Syntax error: 'mod' expected after [constr:operconstr level 200] (in [constr:operconstr]).
(does the error make more sense now?)
If you really want to use your mod notation while still using Arith's mod notation, you'll need to parse y at a lower level. Since x mod y is at level 40, we could make y be level 39 with
Notation "x == y 'mod' z" := (mod_equiv z x y) (at level 70, y at level 39).
Since arithmetic operations are at levels 40 and above, that means that we'd need to write 5 == (3 * 4) mod 7 using parentheses.
For your "%" notation, it's going to be difficult. "%" is normally used for scope delimitation (e.g. (x + y)%nat) and binds very tightly at level 1. You could make y parse at level 0, but that means that no notations at all can be used for y without parentheses. If that's acceptable, go ahead.
Since "%%" doesn't clash with anything (in the standard library), you're free to use it here at whatever level is convenient. You may want to make y parse at a lower level (y at next level is pretty standard), but it's not necessary.
Right associativity is the default.

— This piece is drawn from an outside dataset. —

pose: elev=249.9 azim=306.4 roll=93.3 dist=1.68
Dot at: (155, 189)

Apparently Coq's parser doesn't have a "no associativity" option, so even if you explicitly say "no associativity", it's still registered as right associative. This doesn't often cause trouble in practice.
This is why the notation is reserved with "y at the next level". By default, variables in the middle of the notation are parsed at level 200, which can be seen by reserving a similar notation like Reserved Notation "x ^ y ^ z" (at level 70). and using Print Grammar constr. to see the parsing levels. As we'll see, this is what happens with x == y mod z.
What happens if more than one notation starts with "5 <="? The one with the lower level will obviously be taken, but if they have the same level, it tries both and backtracks if it doesn't parse. However, if one notation finishes, it doesn't backtrack even if that choice causes trouble later. I'm not sure of the exact rules, but I suspect it depends on which notation is declared first.